The Zambian government has formally expressed its intention to extend its current International Monetary Fund (IMF) programme by an additional 12 months beyond its scheduled conclusion in October 2025. The proposal, announced in a cabinet statement issued on Wednesday, reflects the government’s ongoing efforts to stabilise public finances and implement long-term structural reforms following a period of significant fiscal distress.
The Southern African nation, a major global copper producer, has been engaged in a 38-month programme under the IMF’s Extended Credit Facility (ECF), originally approved in August 2022. The programme was initially valued at $1.3 billion and later expanded to $1.7 billion. To date, approximately $1.55 billion has been disbursed. The most recent tranche, amounting to $184 million, was approved following the IMF’s completion of the fifth programme review in July 2025.
Finance Minister Situmbeko Musokotwane has been authorised by the cabinet to initiate formal discussions with the IMF regarding the extension. According to the statement, the proposed extension aims “to consolidate the gains achieved during the programme period into 2026,” ensuring that momentum in fiscal and economic reforms is maintained.
While the Ministry of Finance has not offered further details, the request for an extension underscores the government’s commitment to sustaining macroeconomic stability and implementing the reforms tied to the IMF arrangement. The IMF programme has focused on enhancing domestic revenue mobilisation, improving public financial management, and fostering debt transparency.
Zambia defaulted on its external debt in 2020 after years of high borrowing costs and fiscal mismanagement, making it the first African nation to do so in the wake of the COVID-19 pandemic. The country’s external debt at the time exceeded $17 billion, a significant portion of which was owed to Chinese creditors and private bondholders.
In 2023, the government reached a restructuring agreement with its official bilateral creditors under the Common Framework facilitated by the G20, which included China and members of the Paris Club. However, negotiations with smaller lenders, such as Afreximbank, are ongoing and remain a critical component of the broader debt restructuring strategy.
The IMF has consistently indicated that successful debt resolution and continued structural reform are essential for Zambia’s economic recovery.

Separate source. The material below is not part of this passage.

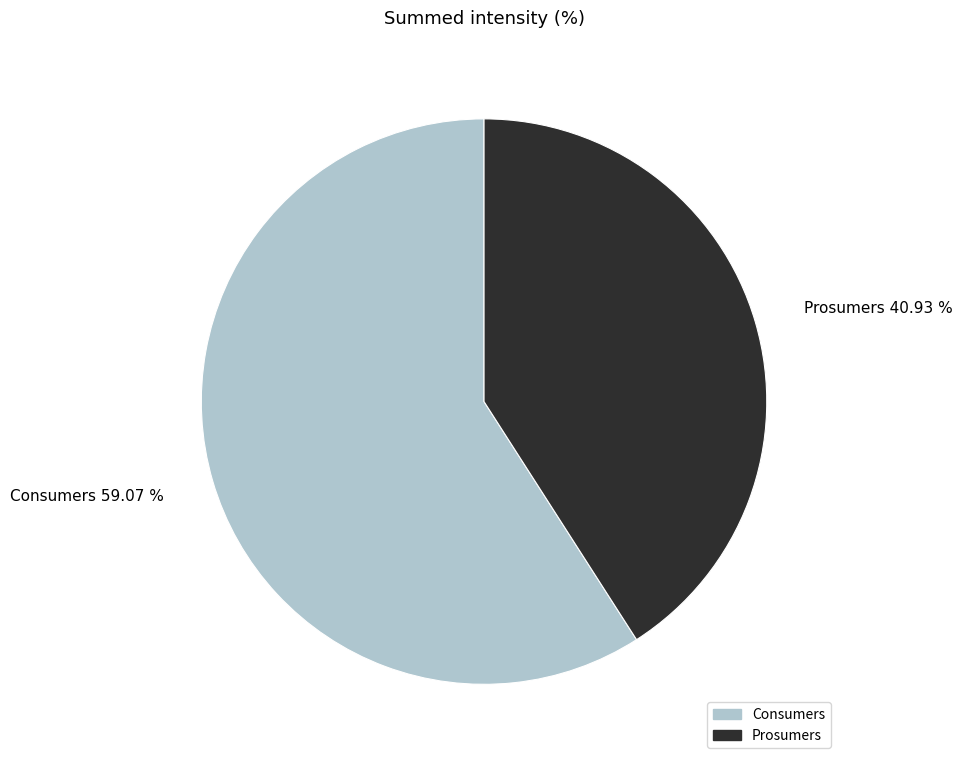

How much of the chart is everything except Consumers?

40.9%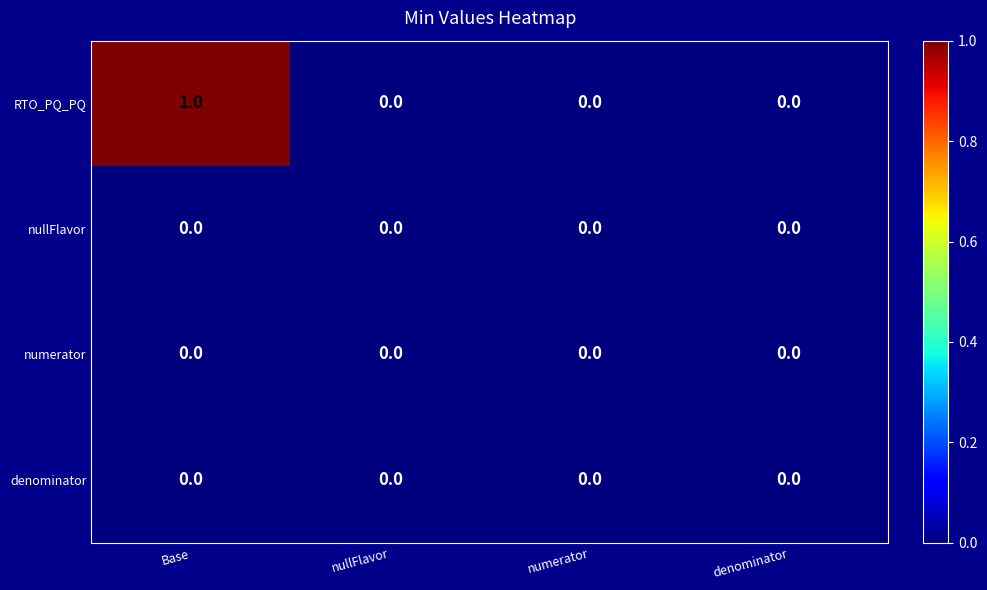

The value of numerator at denominator is 0. True or false?

True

Key to the programme’s objectives is the improvement of public investment management, enhanced transparency in debt contracting, and the strengthening of oversight over state-owned enterprises.
While the IMF has yet to formally respond to the extension request, the approval of previous disbursements suggests a continued willingness to support Zambia’s reform trajectory, conditional on the country meeting established performance benchmarks and policy commitments.
As Zambia works to rebuild economic credibility and attract foreign investment, the requested extension is seen by analysts as a strategic move to sustain reform momentum and reassure both domestic and international stakeholders of the government’s policy direction.